Mollie Moon in New York, December 11th, 1956. Photo by Carl Van Vechten, Carl Van Vechten Papers Relating to African American Arts and Letters/Beinecke Library
Mollie Moon in New York, December 11th, 1956. Photo by Carl Van Vechten, Carl Van Vechten Papers Relating to African American Arts and Letters/Beinecke Library

In Tanisha C. Ford's latest book, Our Secret Society: Mollie Moon and the Glamour, Money, and Power Behind the Civil Rights Movement (Amistad, 2023), the author introduces Mollie Moon, a major fundraiser who supported the civil rights movement. An excerpt from the Goodreads review (read the entire review at the link above):

An engrossing social history of the unsinkable Mollie Moon, the stylish founder of the National Urban League Guild and fundraiser extraordinaire who reigned over the glittering "Beaux Arts Ball,” the social event of New York and Harlem society for fifty years—a glamorous event rivalling today’s Met Gala, drawing America’s wealthy and cultured, both Black and white. Our Secret Society  brilliantly illuminates a little known yet highly significant aspect of the civil rights movement that has been long overlooked—the powerhouse fundraising effort that supported the movement—the luncheons, galas, cabarets, and traveling exhibitions attended by middle-class and working-class Black families, the Negro press, and titans of industry, including Winthrop Rockefeller. No one knew this world better or ruled over it with more authority than Mollie Moon.

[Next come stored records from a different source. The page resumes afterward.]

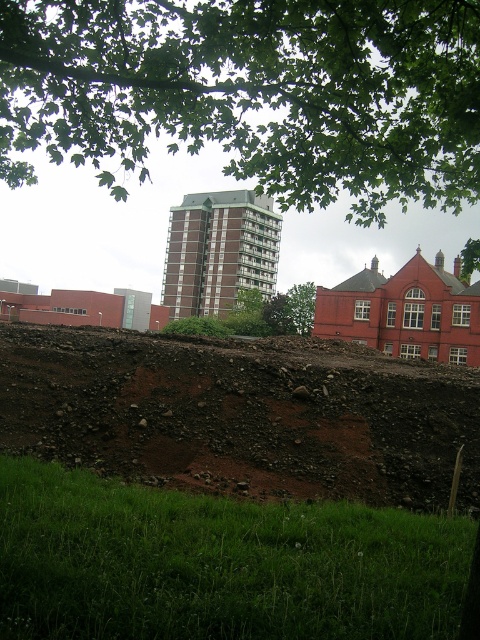
Question: Does green leafy tree at upper center appear on the left side of green leafy tree at center?

Choices:
 (A) yes
 (B) no

Answer: (A)

Question: Can you confirm if green leafy tree at upper center is wider than brown rocky dirt at lower center?

Choices:
 (A) no
 (B) yes

Answer: (B)

Question: Which object appears closest to the camera in this image?

Choices:
 (A) brown rocky dirt at lower center
 (B) green leafy tree at upper center

Answer: (B)

Question: Estimate the real-world distances between objects in this image. Which object is closer to the green leafy tree at upper center?

Choices:
 (A) brown rocky dirt at lower center
 (B) green leafy tree at center

Answer: (A)

Question: Is green leafy tree at upper center above green leafy tree at center?

Choices:
 (A) no
 (B) yes

Answer: (B)

Question: Which point is closer to the camera?

Choices:
 (A) brown rocky dirt at lower center
 (B) green leafy tree at upper center

Answer: (B)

Award-winning historian and author Tanisha C. Ford, Harvard Radcliffe Institute, class of 2019. She is a professor of history at the Graduate Center of the City University of New York.
Award-winning historian and author Tanisha C. Ford, Harvard Radcliffe Institute, class of 2019. She is a professor of history at the Graduate Center of the City University of New York.

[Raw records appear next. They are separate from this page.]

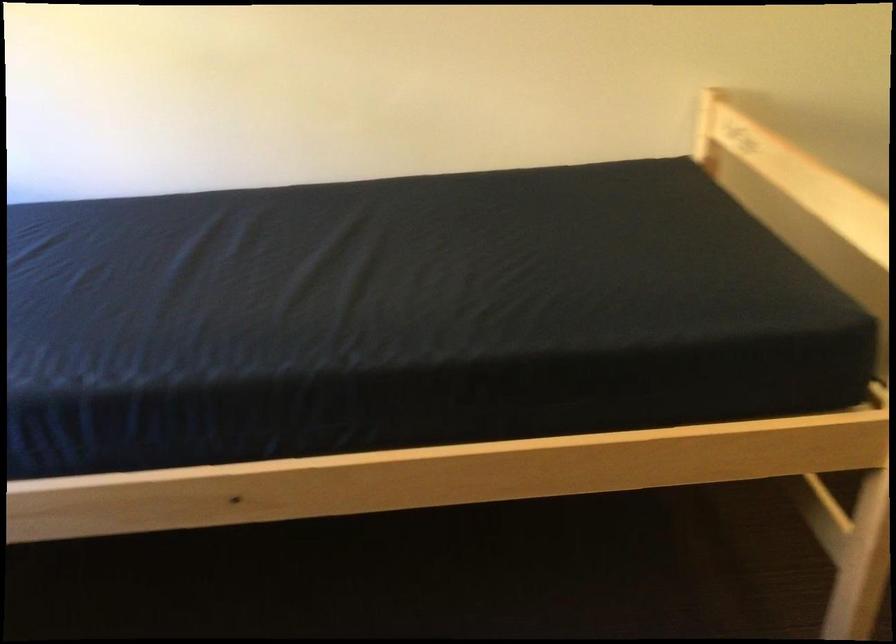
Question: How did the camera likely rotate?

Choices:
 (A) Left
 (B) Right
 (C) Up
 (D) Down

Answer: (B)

Author Tanisha Ford was interviewed by Ivelisse Estrada, editor of Radcliffe Magazine, for Harvard Radcliffe Institute. The interview was published in the article "Funding the Civil Rights Movement" December 15, 2023. An excerpt from the interview quoting Ms. Ford:


...I came across the name Mollie Moon in a story from 1961. I realized that she was this major social figure in Harlem society in the 1960s, and that sent me on a quest to collect as many newspaper articles as I could, thinking that I was going to write a book about Mollie Moon, the hostess, and what we could understand about Black culture through parties and entertainment—a material culture deep dive.
During my Radcliffe year, I started to analyze those newspapers that I had collected—at that point, around a thousand clippings—and I realized that her parties were fundraisers, not just parties for parties’ sake. Mollie Moon was inviting people to venues like the Savoy and the Waldorf Astoria, or even her own home, to raise money for the civil rights movement. And I realized that, wow, this is a topic that’s understudied—something that even I, as a historian of the civil rights era, didn’t know. It sent me down a path of discovering the roots and routes that money took to support everything from voter registration drives to freedom rides, major marches like the March on Washington, and an assortment of other justice-related programming.